UAE markets yesterday climbed to new highs ahead of a key decision tomorrow about whether the country's markets will be awarded "emerging markets" status by MSCI.
The index compiler will also decide whether to raise Qatar to emerging market status on the same day.
If raised to emerging status, fund managers would have until next year to allocate funds to the countries' markets.
Six out of the seven Gulf markets are considered "frontier" at present, placing them in the same category as the stock markets of Bangladesh and Kazakhstan. Saudi Arabia is not categorised by MSCI.
The Abu Dhabi Securities Exchange General Index climbed to its highest in more than seven months yesterday as it advanced 0.5 per cent, while the Dubai Financial Market General Index climbed as much as 0.7 per cent at the opening ahead of a reassessment on a possible upgrade tomorrow.
Qatar's index added 0.2 per cent to 8,334.67 points.
Unlike emerging markets, which are considered more regulated, stable and appealing to international investors, frontier markets are perceived as risky and volatile.
Fund managers and brokers poured into local markets ahead of MSCI's announcement.
"It looks more likely that [the UAE] will be included than any other time it has been talked about," said Mohammed Ali Yasin, the chief investment officer at CAPM Investment. "It is another tick box on the things we need to have, but we still need to attract liquidity from local investors for volumes to return," Mr Yasin said.
The Dubai Financial Market company traded at its highest point in more than a month on optimism of an upgrade but pared down some of these gains to end yesterday 0.1 per cent lower at 1,598.79 points.
Speculation surrounding the decision has been gaining momentum for months, often dictating the movement of markets. An upgrade could direct billions of dollars of investment into the country.

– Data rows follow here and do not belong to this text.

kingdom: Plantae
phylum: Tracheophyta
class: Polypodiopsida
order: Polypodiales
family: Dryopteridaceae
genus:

It has prompted the UAE and Qatari markets to address key issues raised by MSCI as crucial components toward achieving an upgrade.
Abu Dhabi and Dubai's markets said on May 29 market participants were ready to use a key trading system, the so-called delivery-versus-payment, meeting one criteria for an upgrade.
But limits on foreign ownership and the relatively small size of free-floats, or the number of shares companies sell to the public, have raised concern among some market players on whether the UAE and Qatar will achieve an upgrade.
Only 3.3 per cent of UAE stocks are held by foreign investors, a research note from Al Ramz Securities has shown, with many bellwether stocks including Emirates NBD bank and Etisalat offering little or no investment from international investors.
Qatar's exchange has also said it would not increase its foreign ownership limits to 49 per cent from the present 25 per cent.